PR and internal communications campaigns do not deliver employee engagement.
Never have. Never will.
While they provide important channels, content and techniques to spread information, they miss the fundamental ingredient that sits at the heart of human engagement.
Not the ‘Fifty Shades of Grey’ type of desire, but the personal, emotional connection with an idea or activity that underpins long term commitment and loyalty. An intrinsic, individual feeling of wanting something that propels consistent behaviours and actions.
Instead, traditional engagement initiatives focus on the message, not the audience. On information, not emotion. On extrinsic incentives, not intrinsic fulfilment.

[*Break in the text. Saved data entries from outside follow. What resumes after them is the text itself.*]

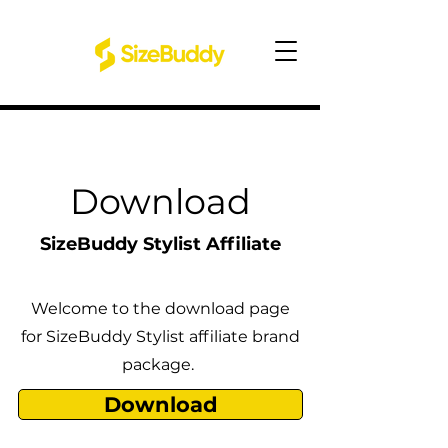
Download
SizeBuddy Stylist Affiliate
Welcome to the download page
for SizeBuddy Stylist affiliate brand
package.
Download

And as they measure their success based upon how hard people work for the company, rather than how engaged they are with the company’s mission, they end up compounding the error.
They focus on alignment, rather than engagement.
But engagement doesn’t come from employee of the month awards, the latest company news, organised ‘fun’ away days, or conspicuously over-excited support of the company’s wheelchair basketball team.
Engagement is about feelings. It comes when employees can act in-line with their personal desires, and is magnified when they are valued by those around them for doing so.
People are not ‘engaged’ by information, rewards or corporate virtue signalling.
Don’t believe me?
Take climate change. There must be barely a person alive in the western world that doesn’t know about the impending catastrophe. We all know that if the world’s temperature rises by 2%, then we’re in irreversible trouble. There have been conferences, accords and protocols. The information is irrefutable, widely available, shockingly stark.
And yet how many of us are actively engaged in the fight against climate change? How many of us have substantially and permanently changed our behaviours to avert disaster?
Knowing all the facts, figures and consequences does not mean anyone is engaged by them.
Let’s make it even more basic. How many of us support a sports team?
Tell me – did you decide on that team because you were won over by the CEOs five-year growth and investment vision? Perhaps you’ve been persuaded to stand by your team on a ten-game losing-streak because the club’s latest newsletter interviewed other supporters? Do you chant your team’s name from the terraces because the club offers gift cards?
How about your favourite band? Did you choose them because their management company ran ‘Fan of the Month’ rewards? Perhaps it was content in their fanzine that was the clincher? Or was it because they once played a free gig for charity?
OK – I’m exaggerating for effect. But you get my point. You’re not likely to stand in the rain at a concert, endure a humbling at the hands of derby rivals or go vegan to save the planet because someone offered you vouchers for Bed, Bath and Beyond.
You do it because of the way you feel inside. Because of the deep longing to have, experience or accomplish something.
So why would we expect employees to stick with companies through thick and thin, go the extra mile for customers, or strive to create killer new products and services because they’ve been invited to Taco Tuesday?
I’m not saying PR and Internal communications don’t have a place in engagement – far from it. They provide important infrastructure and tools to help organisations share information effectively and efficiently. But on their own, the best they can ever achieve is alignment.
And alignment is not the same as engagement. PR and internal communications initiatives might provide the mechanism, but they do not provide the meaning.
It’s a bit like when your kids realise there’s no Father Christmas.
They’re still subject to a torrent of ‘heart-warming’ adverts reminding us all of the meaning of Christmas (thank you John Lewis). Their favourite retailers constantly remind them that they are thinking about those less fortunate and giving something back. Global influencers pop up in their Tik Tok feed to legitimise some company’s Christmassy credentials.
But does any of this make them as excited, passionate, absorbed or committed to Christmas as when they thought an obese man who ran a sweat shop for diminutive mythical creatures broke into their homes every year?
I’m willing to bet that if you asked them how ‘engaged’ they are with Christmas, despite all the advertising, product placement, virtue signalling, giveaways or ‘brand experiences’ on offer, you’ll mostly get an eye roll, a shrug and at best, a resigned ambivalence to all the festive hoopla.
The same look you get at most company AGMs, executive town halls or top down corporate missives about how the company brings its values to life.
If you’re serious about employee engagement, stop focussing on the mechanism and start focussing on the meaning.